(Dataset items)
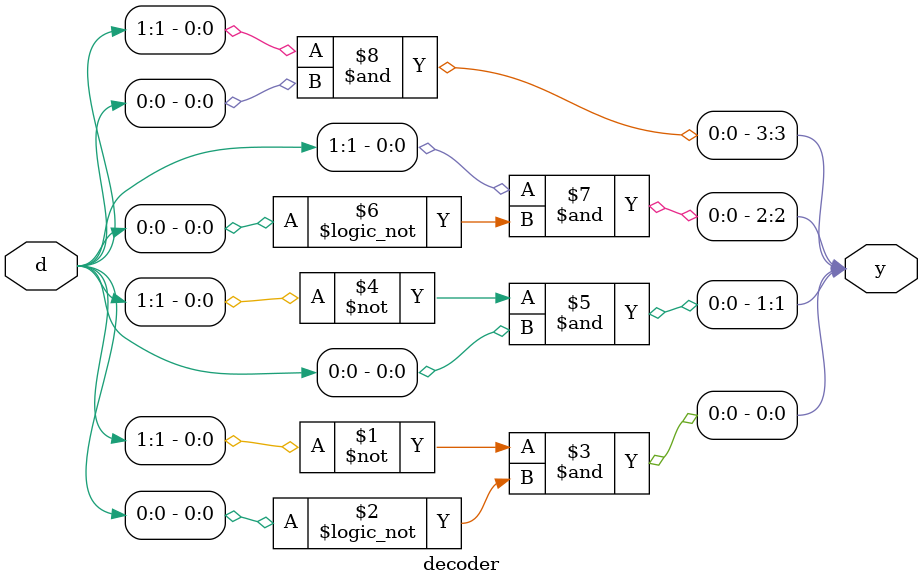
<source format=v>
module decoder (input [1:0]d,output [3:0]y);
assign y[0]=~d[1]&!d[0];
assign y[1]=~d[1]&d[0];
assign y[2]=d[1]&!d[0];
assign y[3]=d[1]&d[0];

endmodule



</source>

▸ **YOUR INSTRUCTIONS**:
Return each entry above unchanged. Leave the pictures out.

▸ **ANSWER BOX**:
<source format=v>
module decoder (input [1:0]d,output [3:0]y);
assign y[0]=~d[1]&!d[0];
assign y[1]=~d[1]&d[0];
assign y[2]=d[1]&!d[0];
assign y[3]=d[1]&d[0];

endmodule



</source>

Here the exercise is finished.